### Instruction a
Identify and copy every line of the listing that contains the string "fontname". Case counts.

··· Selected text ···

IP Integration Is Standard Fare

April 13, 2006
Solving the IP puzzle is getting easier, thanks to significant movement toward industry-standard IP exchange formats and new choices for interconnect fabrics.

The system-on-a-chip (SoC) era has reached the point where the assembly of such large, complex chips seems almost rote. From a high level, it would appear to be a formula process: choose a processor, choose a bus, bring together your memories and various peripherals, and that's about it. But integrating semiconductor-intellectual property (IP)—the large functional blocks that comprise these various major elements of an SoC—can indeed be a very daunting task.

When contemplating what steps to take to simplify IP integration, three things come immediately to mind. For one, it certainly helps if IP is packaged and described in a standardized fashion. Then the broadest possible range of EDA tools can readily accept it and be able to transfer those descriptions across the design flow. For another, IP blocks must be able to communicate with each other in the system context. Lastly, the quality and pedigree of IP blocks is critical to design engineers (see "The Benefits Of Quality IP" at ED Online 12299 at www.electronicdesign.com).

In this article, we'll take a look at these aspects of IP integration. There's been movement of late in the standards arena, as well as an upsurge in IP quality. We'll look at the activities of the key organizations attempting to bring about industry consensus on IP standards. New choices abound in terms of tools, methodologies, and architectures for the interconnect, which is the lifeblood of an SoC. We'll also look at IP from the perspective of an implementation flow and the special challenges it can pose (see "IP From The Implementation Perspective" at ED Online 12300).

··· Provided data ···

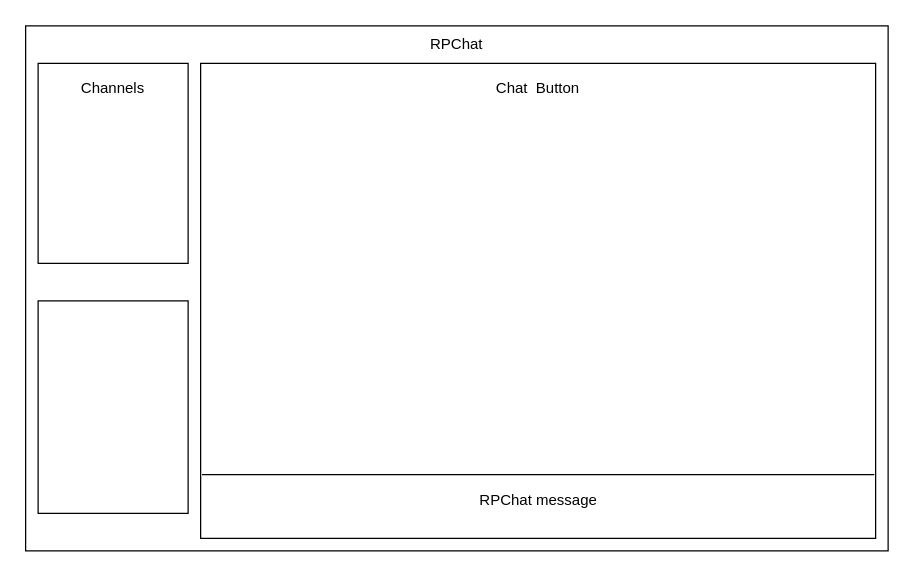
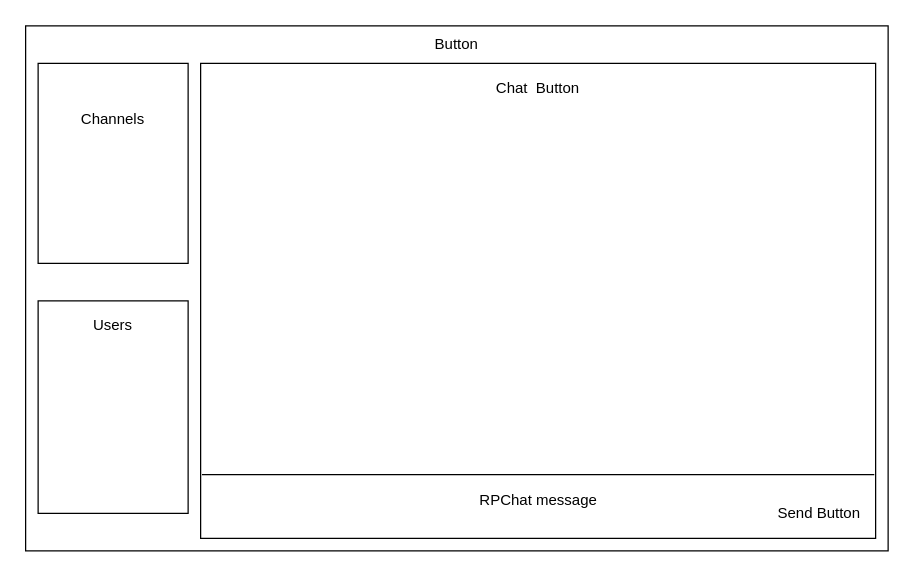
  <mxCell id="0" />
  <mxCell id="1" parent="0" />
  <mxCell id="2" value="" style="rounded=0;whiteSpace=wrap;html=1;" vertex="1" parent="1"><mxGeometry x="20" y="20" width="690" height="420" as="geometry" /></mxCell>
  <mxCell id="3" value="" style="rounded=0;whiteSpace=wrap;html=1;" vertex="1" parent="1"><mxGeometry x="30" y="50" width="120" height="160" as="geometry" /></mxCell>
- <mxCell id="4" value="Channels" style="text;html=1;strokeColor=none;fillColor=none;align=center;verticalAlign=middle;whiteSpace=wrap;rounded=0;" vertex="1" parent="1"><mxGeometry x="45" y="60" width="90" height="20" as="geometry" /></mxCell>
+ <mxCell id="4" value="Channels" style="text;html=1;strokeColor=none;fillColor=none;align=center;verticalAlign=middle;whiteSpace=wrap;rounded=0;" vertex="1" parent="1"><mxGeometry x="45" y="85" width="90" height="20" as="geometry" /></mxCell>
  <mxCell id="5" value="" style="rounded=0;whiteSpace=wrap;html=1;" vertex="1" parent="1"><mxGeometry x="160" y="50" width="540" height="380" as="geometry" /></mxCell>
  <mxCell id="6" value="Chat&amp;nbsp; Button" style="text;html=1;strokeColor=none;fillColor=none;align=center;verticalAlign=middle;whiteSpace=wrap;rounded=0;" vertex="1" parent="1"><mxGeometry x="380" y="60" width="100" height="20" as="geometry" /></mxCell>
  <mxCell id="7" value="" style="endArrow=none;html=1;entryX=0.002;entryY=0.866;entryDx=0;entryDy=0;entryPerimeter=0;exitX=0.998;exitY=0.866;exitDx=0;exitDy=0;exitPerimeter=0;" edge="1" parent="1" source="5" target="5"><mxGeometry width="50" height="50" relative="1" as="geometry"><mxPoint x="700" y="379" as="sourcePoint" /><mxPoint x="410" y="330" as="targetPoint" /></mxGeometry></mxCell>
+ <mxCell id="8" value="Send Button" style="text;html=1;strokeColor=none;fillColor=none;align=center;verticalAlign=middle;whiteSpace=wrap;rounded=0;" vertex="1" parent="1"><mxGeometry x="620" y="400" width="70" height="20" as="geometry" /></mxCell>
  <mxCell id="9" value="RPChat message" style="text;html=1;strokeColor=none;fillColor=none;align=center;verticalAlign=middle;whiteSpace=wrap;rounded=0;" vertex="1" parent="1"><mxGeometry x="362.5" y="390" width="135" height="20" as="geometry" /></mxCell>
  <mxCell id="10" value="" style="rounded=0;whiteSpace=wrap;html=1;" vertex="1" parent="1"><mxGeometry x="30" y="240" width="120" height="170" as="geometry" /></mxCell>
- <mxCell id="12" value="RPChat" style="text;html=1;strokeColor=none;fillColor=none;align=center;verticalAlign=middle;whiteSpace=wrap;rounded=0;" vertex="1" parent="1"><mxGeometry x="335" y="30" width="60" height="10" as="geometry" /></mxCell>
+ <mxCell id="11" value="Users" style="text;html=1;strokeColor=none;fillColor=none;align=center;verticalAlign=middle;whiteSpace=wrap;rounded=0;" vertex="1" parent="1"><mxGeometry x="70" y="250" width="40" height="20" as="geometry" /></mxCell>
+ <mxCell id="12" value="Button" style="text;html=1;strokeColor=none;fillColor=none;align=center;verticalAlign=middle;whiteSpace=wrap;rounded=0;" vertex="1" parent="1"><mxGeometry x="335" y="30" width="60" height="10" as="geometry" /></mxCell>
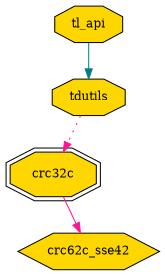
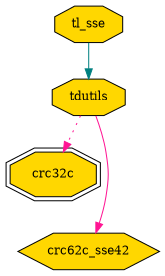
  digraph {
    fontname="DejaVu Serif"
    node [fillcolor=gold fontname="DejaVu Serif" fontsize=12 shape=octagon style=filled]
    edge [color=deeppink fontname="DejaVu Serif"]
-   n1 [label=tl_api]
+   n1 [label=tl_sse]
    n2 [label=tdutils]
    n3 [label=crc32c shape=doubleoctagon]
    n4 [label=crc62c_sse42 shape=hexagon]
    n1 -> n2 [color=teal]
    n2 -> n3 [style=dotted]
-   n3 -> n4
+   n2 -> n4
  }
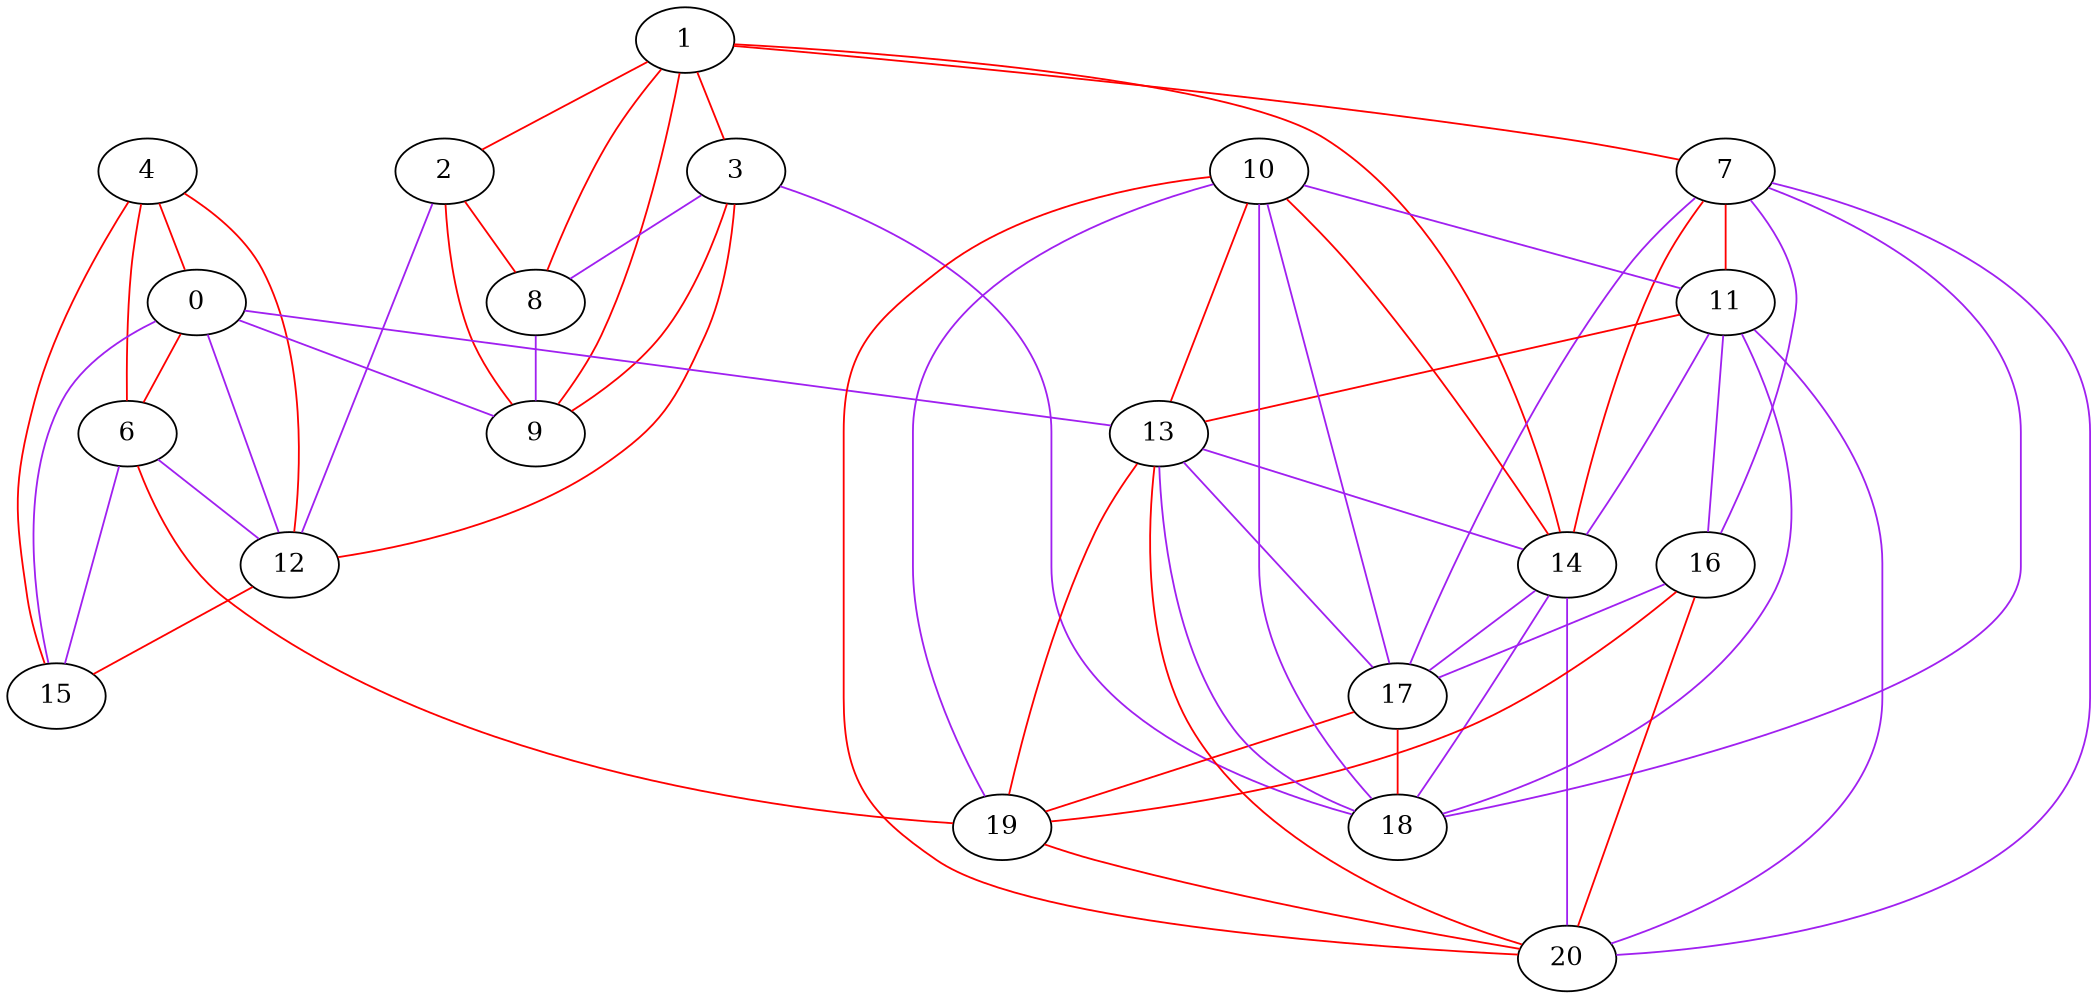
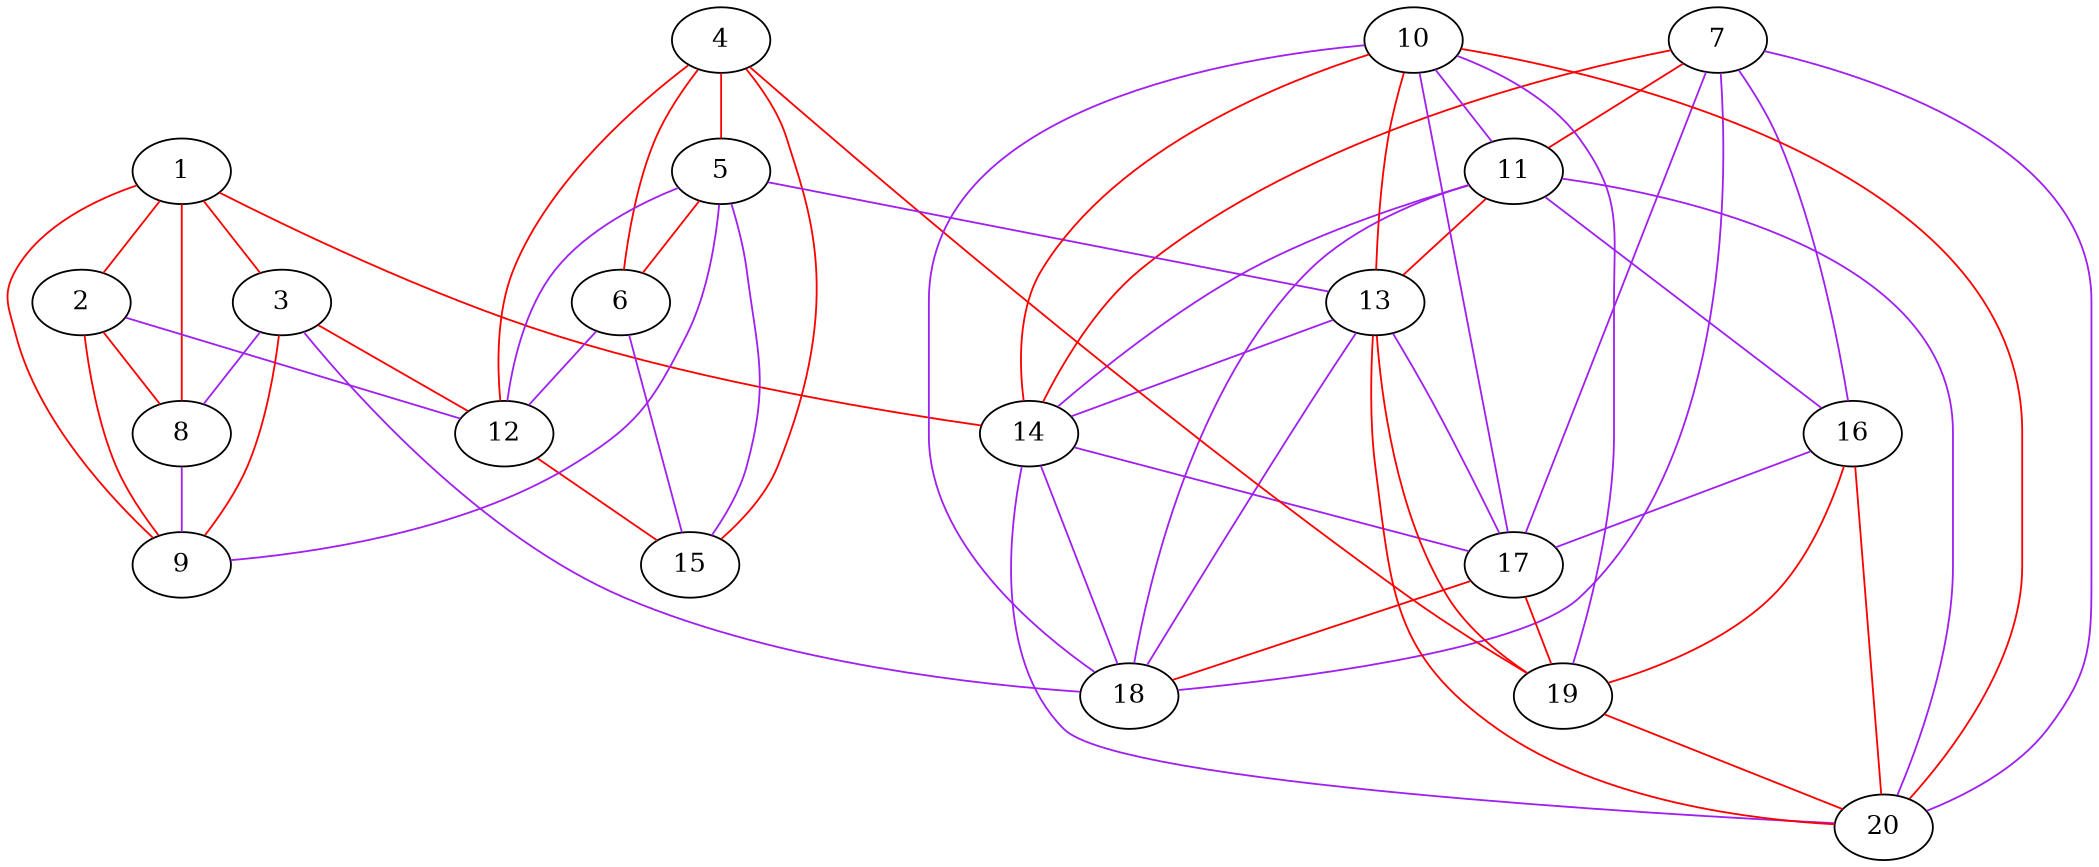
  graph {
    edge [color=red]
    1
    2
    3
    7
    8
    9
    14
    12
    18
    11
    16
    17
    20
    15
    13
    19
    4
-   5 [label=0]
+   5
    6
    10
    1 -- 2
    1 -- 3
-   1 -- 7
    1 -- 8
    1 -- 9
    1 -- 14
    2 -- 8
    2 -- 9
    2 -- 12 [color=purple]
    3 -- 8 [color=purple]
    3 -- 9
    3 -- 12
    3 -- 18 [color=purple]
    7 -- 14
    7 -- 18 [color=purple]
    7 -- 11
    7 -- 16 [color=purple]
    7 -- 17 [color=purple]
    7 -- 20 [color=purple]
    8 -- 9 [color=purple]
    14 -- 18 [color=purple]
    14 -- 17 [color=purple]
    14 -- 20 [color=purple]
    12 -- 15
    11 -- 14 [color=purple]
    11 -- 18 [color=purple]
    11 -- 16 [color=purple]
    11 -- 20 [color=purple]
    11 -- 13
    16 -- 17 [color=purple]
    16 -- 20
    16 -- 19
    17 -- 18
    17 -- 19
    13 -- 14 [color=purple]
    13 -- 18 [color=purple]
    13 -- 17 [color=purple]
    13 -- 20
    13 -- 19
    19 -- 20
    4 -- 12
    4 -- 15
-   6 -- 19
+   4 -- 19
    4 -- 5
    4 -- 6
    5 -- 9 [color=purple]
    5 -- 12 [color=purple]
    5 -- 15 [color=purple]
    5 -- 13 [color=purple]
    5 -- 6
    6 -- 12 [color=purple]
    6 -- 15 [color=purple]
    10 -- 14
    10 -- 18 [color=purple]
    10 -- 11 [color=purple]
    10 -- 17 [color=purple]
    10 -- 20
    10 -- 13
    10 -- 19 [color=purple]
  }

···

### Instruction b
In the article on IP integration, rewrite the paragraph beginning "When contemplating what steps to take" as a short list that keeps its main facts.

### Complete output a
    fontname="DejaVu Serif"
    node [fillcolor=gold fontname="DejaVu Serif" fontsize=12 shape=octagon style=filled]
    edge [color=deeppink fontname="DejaVu Serif"]

### Complete output b
Three things help simplify IP integration:
- Packaging and describing IP in a standardized way, so the broadest range of EDA tools can accept it and carry those descriptions across the design flow.
- IP blocks being able to communicate with each other in the system context.
- The quality and pedigree of IP blocks, which are critical to design engineers.